• Directive:
Please repeat every entry exactly as written, but skip the pictures.

• Records for the exercise:
──────

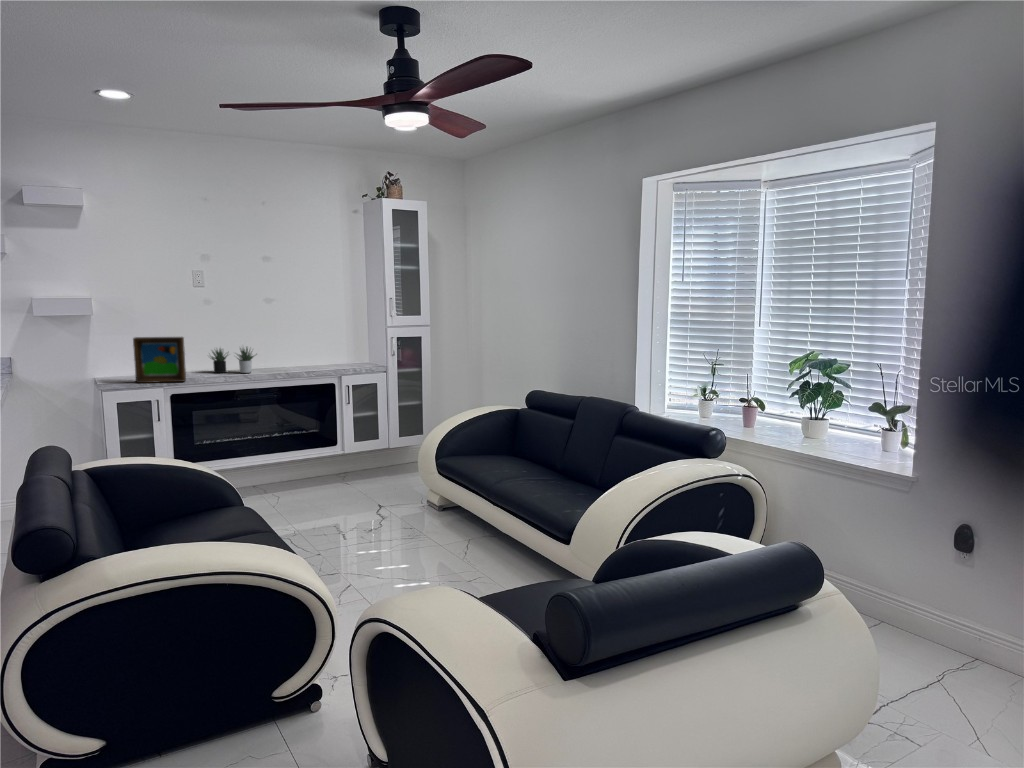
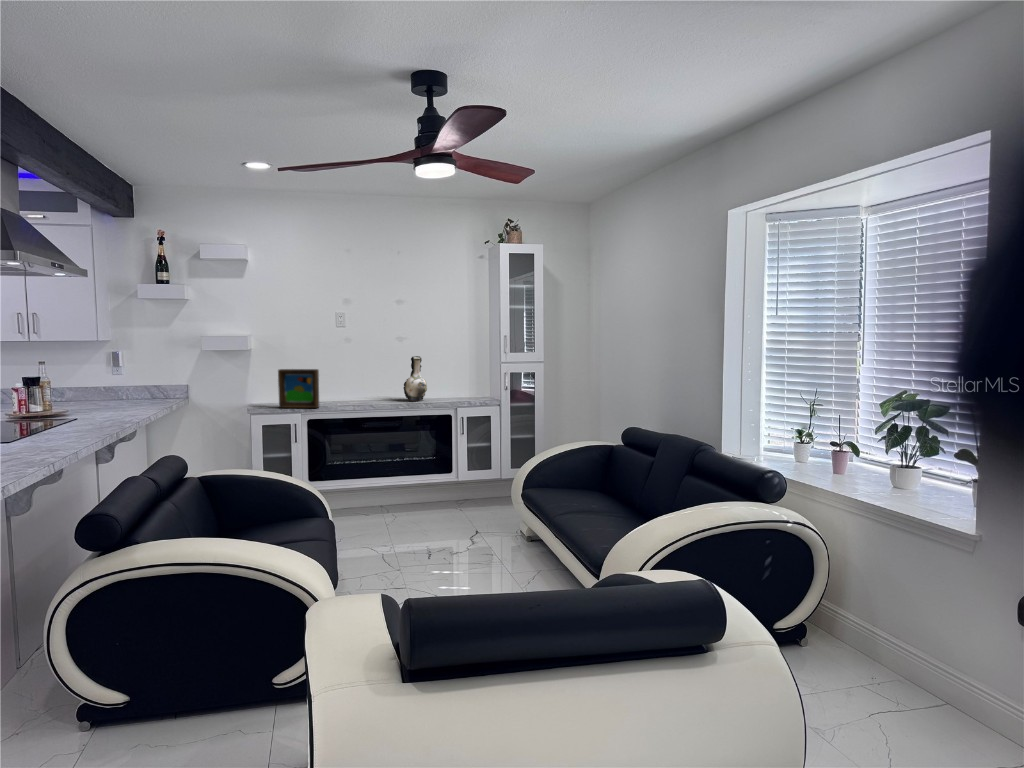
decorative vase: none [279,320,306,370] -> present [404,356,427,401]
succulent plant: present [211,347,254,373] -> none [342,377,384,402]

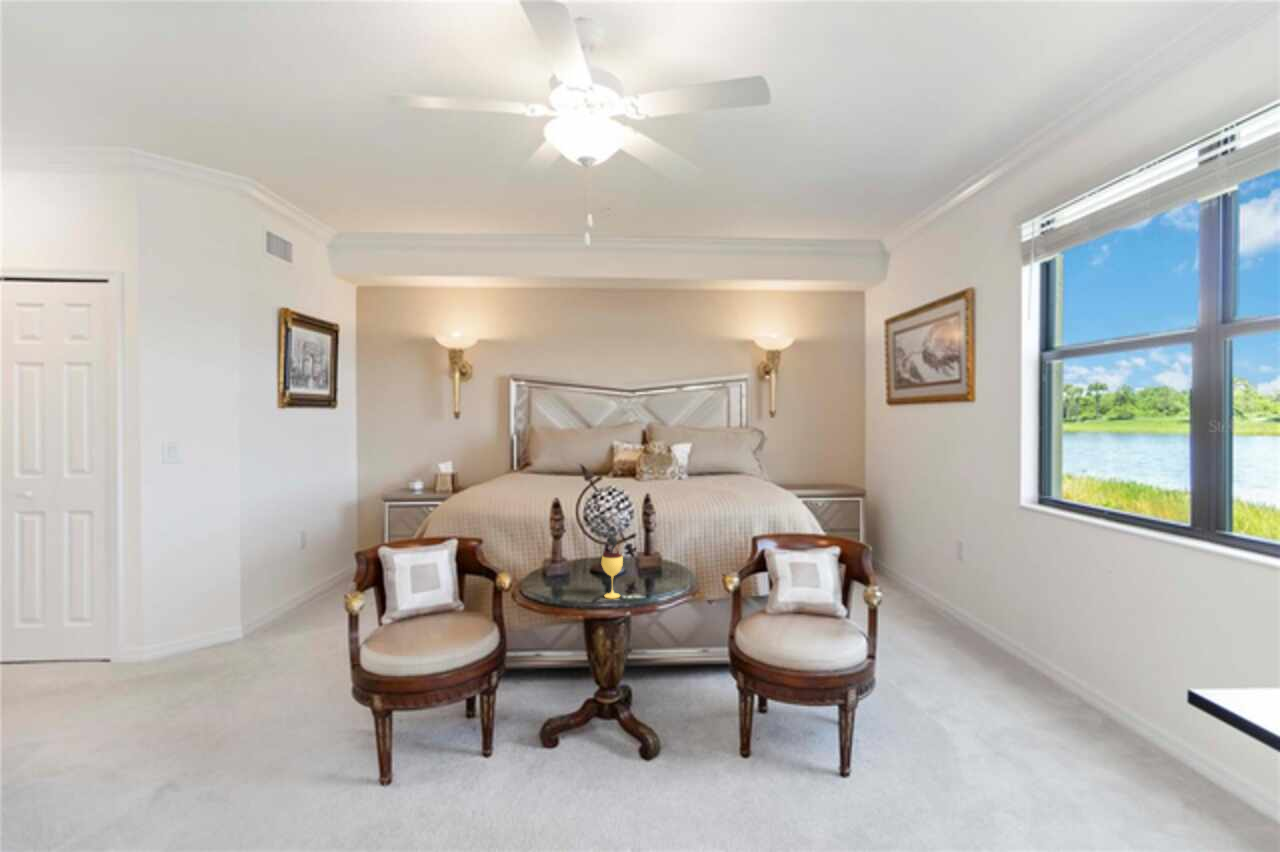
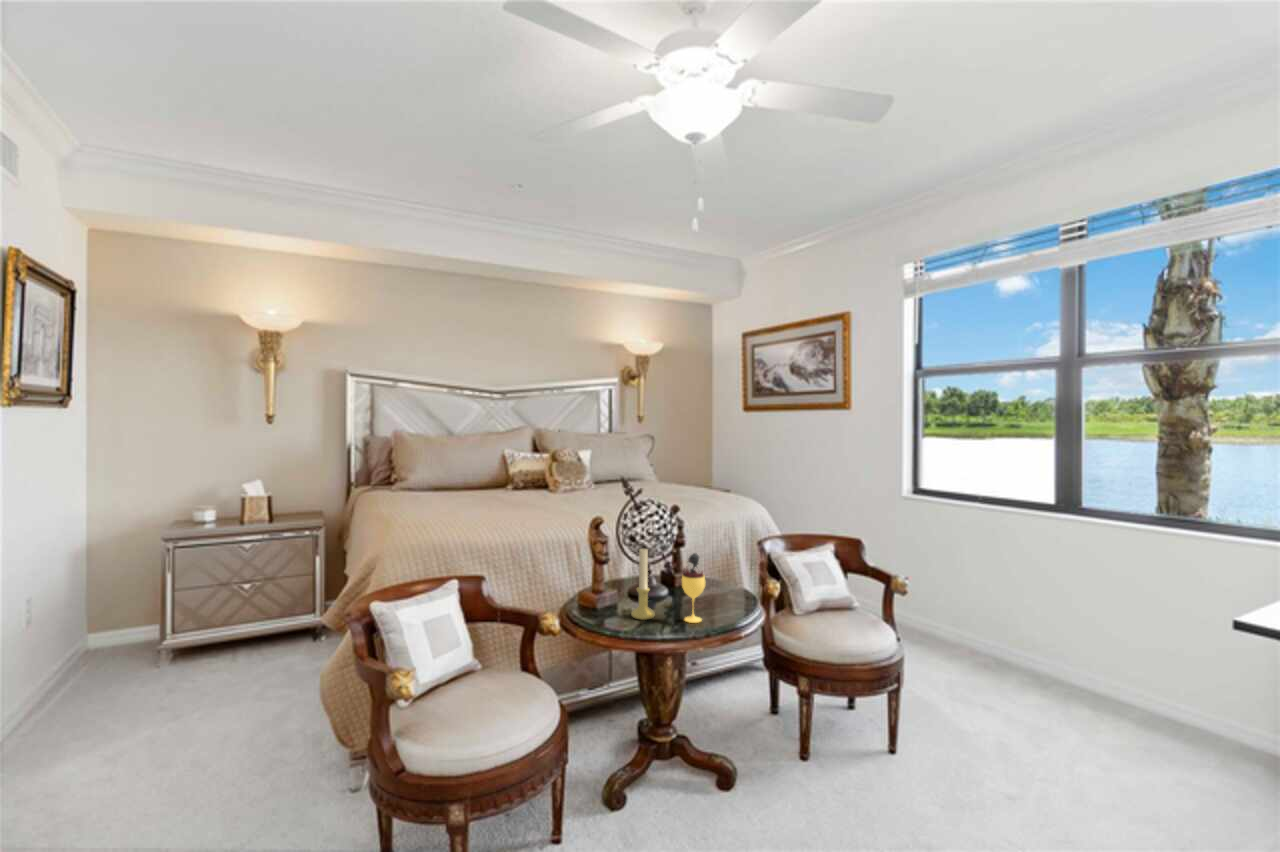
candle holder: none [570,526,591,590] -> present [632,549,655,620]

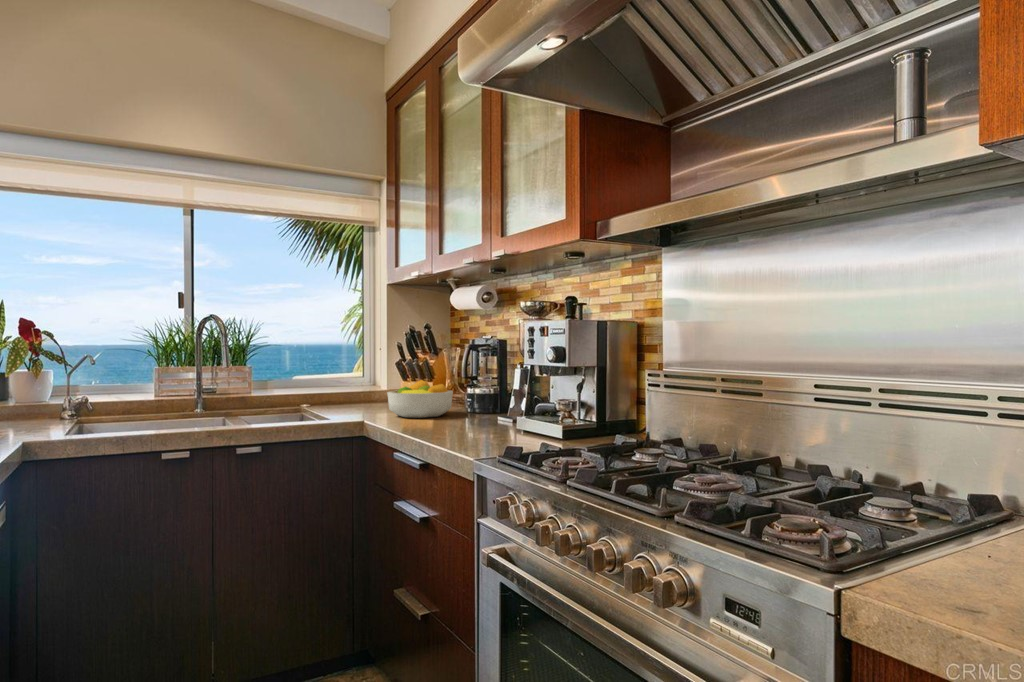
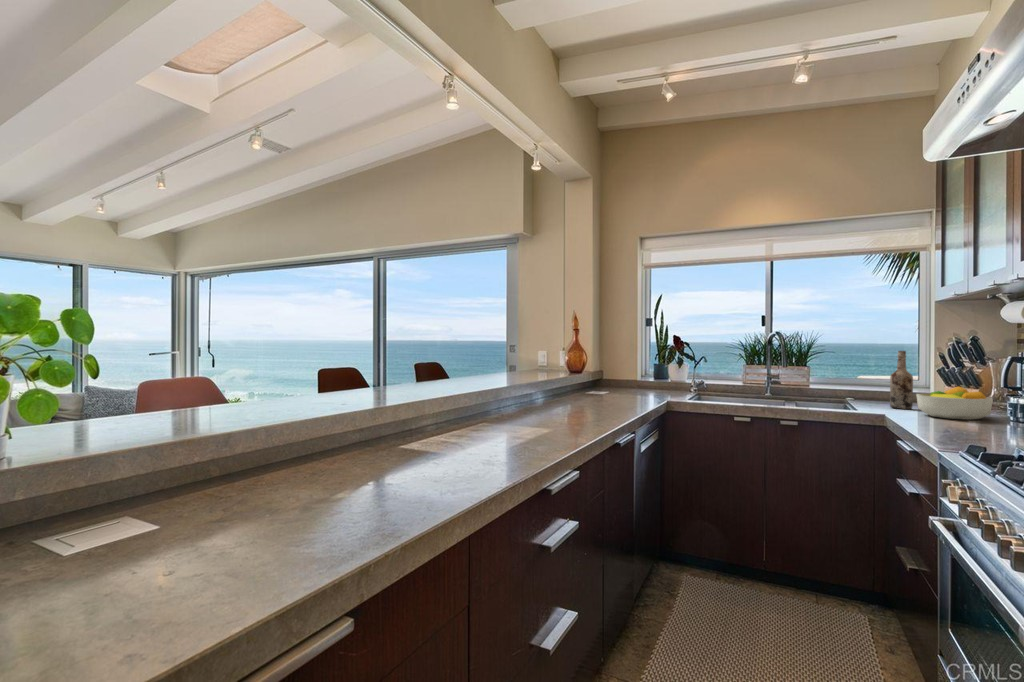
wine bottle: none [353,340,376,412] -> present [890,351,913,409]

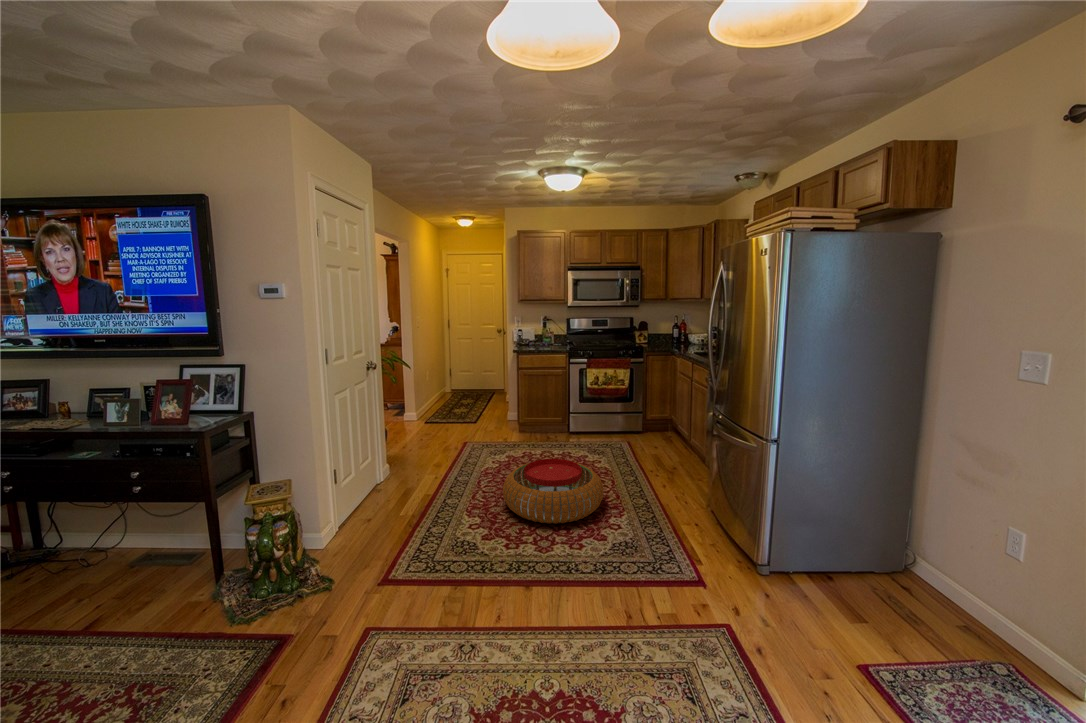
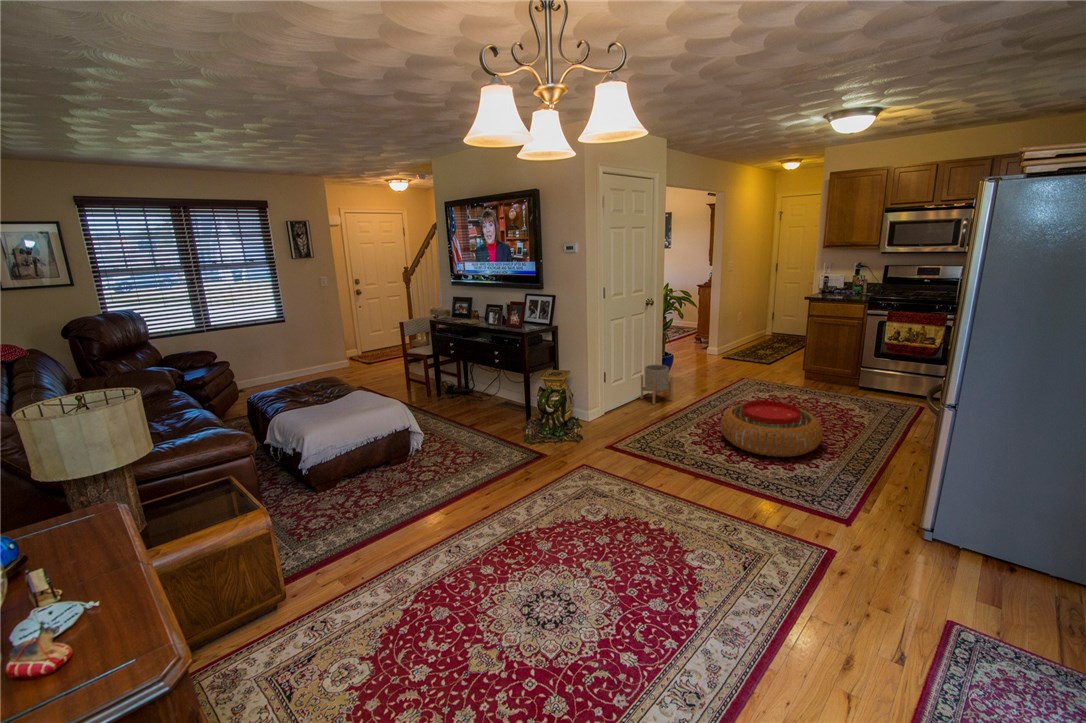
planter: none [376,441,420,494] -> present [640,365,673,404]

──────

• Solution:
decorative vase: none [279,320,306,370] -> present [404,356,427,401]
succulent plant: present [211,347,254,373] -> none [342,377,384,402]

candle holder: none [570,526,591,590] -> present [632,549,655,620]

wine bottle: none [353,340,376,412] -> present [890,351,913,409]

planter: none [376,441,420,494] -> present [640,365,673,404]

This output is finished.